B. H. Roberts was another influential LDS leader contemporary with Talmage who shared Pratt’s view, as the following quotation demonstrates:
“To assert the immateriality of God as substance, is not only to deny his personality, but his very existence; for an immaterial substance cannot exist. It can have no relation to time or space, no form, no extension, no parts. An immaterial substance is simply no substance at all; it is a contradiction of terms to say a substance is immaterial—it is the description of an infinite vacuum; and the difference between the atheist and the orthodox Christian is one of terms, not of fact; the former says, ‘There is no God;’ the latter in his creed says, ‘God is nothing.’” B. H. Roberts, Outlines of Ecclesiastical History: A Textbook (1893; Classics in Mormon Literature, Salt Lake City: Deseret, 1979), 192. (Roberts then quotes Pratt with approval, 194.)
Twentieth-century Mormon leaders echoed these criticisms of orthodox Christianity. For example, Heber C. Iverson made the following statement at General Conference in 1920:
“....Thomas Jefferson expressed himself in a letter to his distinguished friend, John Adams, in this wise, ‘When we speak of an immaterial existence, we speak of nothing; when we say that God, angels, and the human soul are immaterial, we say there is no God, no angels, no human soul.’ I cannot reason otherwise.
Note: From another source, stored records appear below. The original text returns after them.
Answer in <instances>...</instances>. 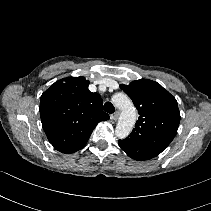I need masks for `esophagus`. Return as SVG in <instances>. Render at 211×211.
<instances>
[{"label":"esophagus","mask_w":211,"mask_h":211,"mask_svg":"<svg viewBox=\"0 0 211 211\" xmlns=\"http://www.w3.org/2000/svg\"><path fill=\"white\" fill-rule=\"evenodd\" d=\"M120 115V111H116L114 114L111 115L112 120H117Z\"/></svg>","instance_id":"1"}]
</instances>
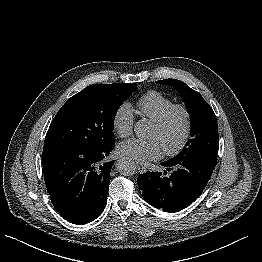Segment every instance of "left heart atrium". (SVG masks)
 Instances as JSON below:
<instances>
[{"mask_svg":"<svg viewBox=\"0 0 262 262\" xmlns=\"http://www.w3.org/2000/svg\"><path fill=\"white\" fill-rule=\"evenodd\" d=\"M118 151L139 162L157 160L164 152L162 145L155 138L148 140L132 138L123 141L118 145Z\"/></svg>","mask_w":262,"mask_h":262,"instance_id":"left-heart-atrium-1","label":"left heart atrium"}]
</instances>
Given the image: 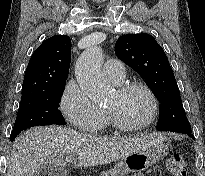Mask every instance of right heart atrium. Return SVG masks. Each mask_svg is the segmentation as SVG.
<instances>
[{
	"label": "right heart atrium",
	"instance_id": "1",
	"mask_svg": "<svg viewBox=\"0 0 205 176\" xmlns=\"http://www.w3.org/2000/svg\"><path fill=\"white\" fill-rule=\"evenodd\" d=\"M60 110L68 122L82 131H89L101 125L105 119V112L75 81L66 84L60 100Z\"/></svg>",
	"mask_w": 205,
	"mask_h": 176
}]
</instances>
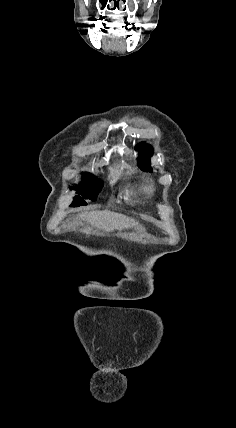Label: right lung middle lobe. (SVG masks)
<instances>
[{
	"label": "right lung middle lobe",
	"instance_id": "obj_1",
	"mask_svg": "<svg viewBox=\"0 0 236 428\" xmlns=\"http://www.w3.org/2000/svg\"><path fill=\"white\" fill-rule=\"evenodd\" d=\"M103 182L90 173H83V183L80 186L71 187L70 189L77 190V194L73 198L71 207H79L80 205H87L86 200L95 201L97 195L101 191Z\"/></svg>",
	"mask_w": 236,
	"mask_h": 428
}]
</instances>
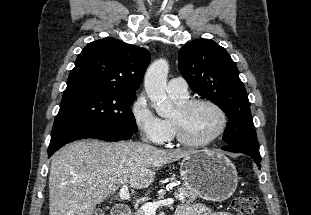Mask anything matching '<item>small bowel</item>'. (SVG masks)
I'll use <instances>...</instances> for the list:
<instances>
[{"label":"small bowel","mask_w":311,"mask_h":215,"mask_svg":"<svg viewBox=\"0 0 311 215\" xmlns=\"http://www.w3.org/2000/svg\"><path fill=\"white\" fill-rule=\"evenodd\" d=\"M175 215H233L228 212H216L210 208L196 204V205H181L177 208Z\"/></svg>","instance_id":"small-bowel-1"}]
</instances>
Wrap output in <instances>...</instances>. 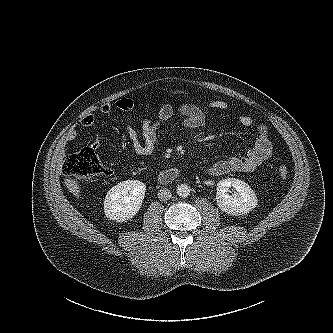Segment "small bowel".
I'll return each instance as SVG.
<instances>
[{
	"label": "small bowel",
	"instance_id": "small-bowel-1",
	"mask_svg": "<svg viewBox=\"0 0 333 333\" xmlns=\"http://www.w3.org/2000/svg\"><path fill=\"white\" fill-rule=\"evenodd\" d=\"M209 109L213 112H225L229 109L227 102L215 100L209 104ZM134 108L133 100L129 98L118 99L115 103H106L100 107V111L109 114L114 110L131 111ZM175 110L182 116L181 126L185 129H196L204 126L206 115L197 105L182 103L176 109L170 103L163 104L157 113L155 119L146 117L141 122L140 131L133 126L126 125L124 130L129 138L133 151L140 156L150 155L160 142V131L173 117ZM236 121L243 127H251L253 119L247 114L236 116ZM95 117L92 114L84 116L80 124L83 127H90L94 124ZM77 138V131L71 129L65 135V142H72ZM99 140L93 143L94 148H98ZM273 147L269 139L268 128L265 125L257 127V138L254 145L246 152L244 157L228 156L222 160L213 163L208 172L215 176L228 174L231 172H253L264 161L272 155Z\"/></svg>",
	"mask_w": 333,
	"mask_h": 333
}]
</instances>
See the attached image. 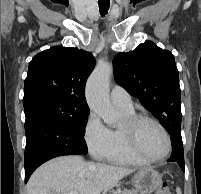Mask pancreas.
Listing matches in <instances>:
<instances>
[{
	"instance_id": "obj_1",
	"label": "pancreas",
	"mask_w": 201,
	"mask_h": 194,
	"mask_svg": "<svg viewBox=\"0 0 201 194\" xmlns=\"http://www.w3.org/2000/svg\"><path fill=\"white\" fill-rule=\"evenodd\" d=\"M122 194H138L136 190H125Z\"/></svg>"
}]
</instances>
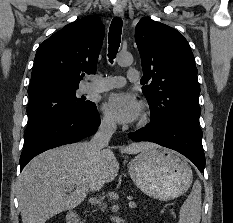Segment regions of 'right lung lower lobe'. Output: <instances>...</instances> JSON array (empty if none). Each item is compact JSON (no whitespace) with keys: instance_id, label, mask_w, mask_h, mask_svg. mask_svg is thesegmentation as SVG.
<instances>
[{"instance_id":"right-lung-lower-lobe-1","label":"right lung lower lobe","mask_w":233,"mask_h":223,"mask_svg":"<svg viewBox=\"0 0 233 223\" xmlns=\"http://www.w3.org/2000/svg\"><path fill=\"white\" fill-rule=\"evenodd\" d=\"M100 125L96 105L43 123L27 131L20 156V171L36 155L64 144L78 142L95 133Z\"/></svg>"}]
</instances>
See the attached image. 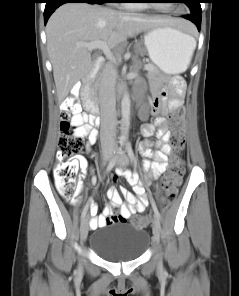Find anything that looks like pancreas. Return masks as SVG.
I'll return each instance as SVG.
<instances>
[{
	"label": "pancreas",
	"instance_id": "cf45deb5",
	"mask_svg": "<svg viewBox=\"0 0 239 296\" xmlns=\"http://www.w3.org/2000/svg\"><path fill=\"white\" fill-rule=\"evenodd\" d=\"M149 67H150V69L148 71L149 77H156V76L160 75V71L156 66H154L153 64H149Z\"/></svg>",
	"mask_w": 239,
	"mask_h": 296
}]
</instances>
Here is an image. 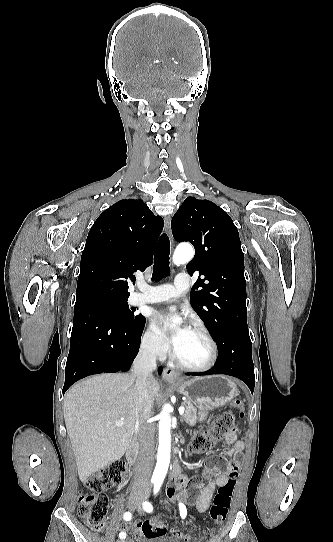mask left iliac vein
Wrapping results in <instances>:
<instances>
[{
    "label": "left iliac vein",
    "mask_w": 333,
    "mask_h": 542,
    "mask_svg": "<svg viewBox=\"0 0 333 542\" xmlns=\"http://www.w3.org/2000/svg\"><path fill=\"white\" fill-rule=\"evenodd\" d=\"M138 511H139L140 513H142V512H143L142 508H138Z\"/></svg>",
    "instance_id": "obj_1"
}]
</instances>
At what age of the Christian church this heresy of immaterialism or veiled atheism crept in, I do not know, but heresy it truly is.”—Heber C. Iverson, Conference Report, April 1920, 84.
Iverson’s statement has been quoted recently, for example, by Kerry A. Shirts in his online article, “There Is No Immaterial God in the Bible nor Mormonism” (which also quotes Roberts on the same point with approval).
Bruce R. McConkie, in the now sometimes maligned, sometimes respected reference work Mormon Doctrine, expressed the same opinion:
“…those who profess belief in the sectarian God are in a position at least akin to atheism for their God is defined in effect as an immaterial nothing.” Bruce R. McConkie, “Atheism,” in Mormon Doctrine, 2d ed. (Bookcraft, 1966), 59.
McConkie goes on to quote Orson Pratt’s statement above with approval.
The evidence surveyed here proves that Mormons throughout LDS Church history, beginning a year after Joseph Smith’s death, have repeatedly asserted that the orthodox Christian view of God as immaterial spirit is a form of atheism or tantamount to atheism. The Pratt brothers, Roberts, and Talmage made this a standard, even (through Talmage’s Articles of Faith) official, view of the LDS Church through at least most of the twentieth century.
Edited by Rob Bowman, 22 September 2011 - 09:53 AM.